OGTT is commonly used in clinics and in research [33] for the diagnosis of type 2 diabetes mellitus and impaired glucose tolerance [34]. It has also been used for the investigation of glucose sensitivity and glucose utilization in animals in research. In OGTT, the patient is given an oral bolus of glucose, and blood glucose levels are measured at specified intervals of time to measure the response of pancreatic beta cells and tolerance to glucose [35]. The OGTT is a shorter test in which over a period of 2 h three blood samples are taken for measurement of glucose levels [36]. This test was designed for simulation of physiological conditions and relation between Insulin secretion and glucose levels.

According to the recent research, ROS are produced at greater rate in diabetic patients, and it has been found that they are strongly implicated in the development of diabetes-associated complications [37]. This increase in ROS cause damage especially in the postprandial state where there is acute rise in blood glucose levels [13]. According to literature, ROS are produced in diabetes through different mechanisms including nonenzymatic glycosylation reaction, electron transport chain in mitochondria, and membrane-bound NADPH-oxidase. During persistent hyperglycemia, glucose forms covalent bond with proteins through nonenzymatic reaction leading to the production of glycated proteins such as glycated albumin and glycated hemoglobin. In diabetics, electron transport chain in mitochondria is activated to a greater extent than normal individuals, which leads to overproduction of ROS. Angiotensin II and advanced glycation end products induce the production of NADPH-oxidase that further increases ROS production [38]. These ROS are involved in pancreatic beta cell dysfunction, insulin resistance, and atherosclerotic complications of diabetes. Lower expression of glutathione and catalase antioxidant enzymes makes pancreatic beta cells more susceptible to ROS, which leads to beta cell dysfunction [39]. It has been cited in literature that chronic consumption of an antioxidant, alpha-lipoic acid reduced insulin resistance supporting the study that antioxidants are involved in decreasing insulin resistance [40]. These investigations suggest that the treatment of diabetes with potent antioxidant drugs would have significant effect on the development of DM2 and atherosclerosis in future. In the current study, ABTS and DPPH antioxidant assays were conducted for the synthesized compounds to investigate their antioxidant potential.
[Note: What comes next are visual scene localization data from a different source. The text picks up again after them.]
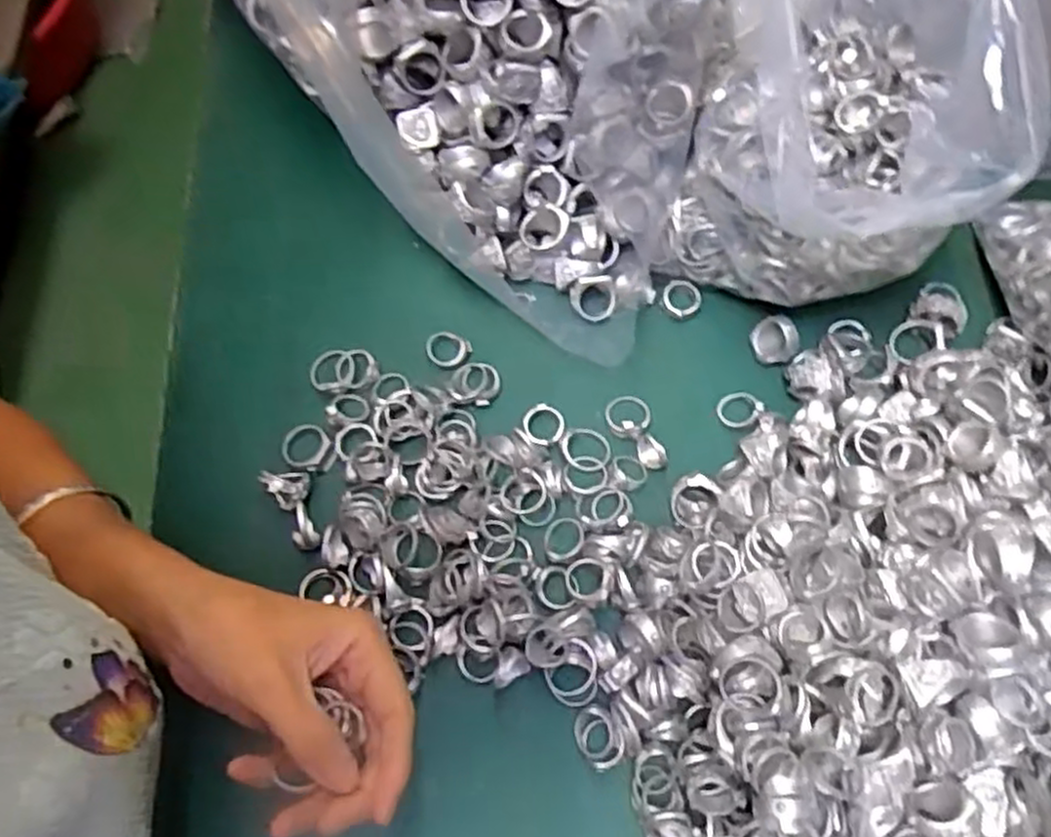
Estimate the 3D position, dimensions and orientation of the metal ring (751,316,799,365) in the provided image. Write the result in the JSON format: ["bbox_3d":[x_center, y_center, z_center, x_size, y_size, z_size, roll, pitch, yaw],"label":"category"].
[{"bbox_3d":[0.139,-0.043,0.426,0.007,0.025,0.026,-17,83,-50],"label":"metal ring"}]

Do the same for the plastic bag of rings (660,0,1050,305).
[{"bbox_3d":[0.155,-0.144,0.383,0.132,0.154,0.151,16,71,6],"label":"plastic bag of rings"}]

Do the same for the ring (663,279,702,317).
[{"bbox_3d":[0.090,-0.069,0.441,0.021,0.004,0.022,-2,79,10],"label":"ring"}]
According to literature, several succinimide derivatives were found to have antidiabetic activities such as cyanoacetate derivatives [41], (S)-1-(2,5-dioxo-1-phenylpyrrolidin-3-yl) cyclohexanecarbaldehyde and (R)-2-((S)-2,5-dioxo-1-phenylpyrrolidin-3-yl)-2-phenylpropanal [42], and isothiocyanate derivatives of succinimides [43]. No studies were found on ketone derivatives of succinimides as antidiabetic potential. Based on the structure resemblance of the ketone derivatives with antidiabetic agents containing five membered rings such as thaizolidinedione, it is assumed that these derivatives have antidiabetic potential.

5. Conclusion

The identification and potential of some new succinimide derivatives is reported herein. All the ketone derivatives of succinimide displayed significant inhibitory potential. The synthesized compounds showed better ABTS and DPPH scavenging activities. Apparently, BW1 showed better inhibition of alpha amylase and alpha glucosidase enzymes. In the in vivo acute toxicity study, no unusual signs were observed. Moreover, we also subjected these three compounds (BW1, BW2, and BW3) to the in vivo studies. Our compounds showed significant hypoglycemic effects as compared to the standard drug glibenclamide. These compounds were not assessed previously for their antioxidant and antidiabetic potential. In future work, we planned to use medicinal chemistry approaches to design succinimide conjugates with ester as bioactive scaffolds.

Data Availability

All data used to support the findings of this study are included within the article.

Conflicts of Interest

The author(s) declare that there are no conflicts of interest regarding the publication of this paper.

Acknowledgments

The authors thank the Department of Pharmacy, University of Swabi for providing lab facility. This research was not supported by any kind of funding agency.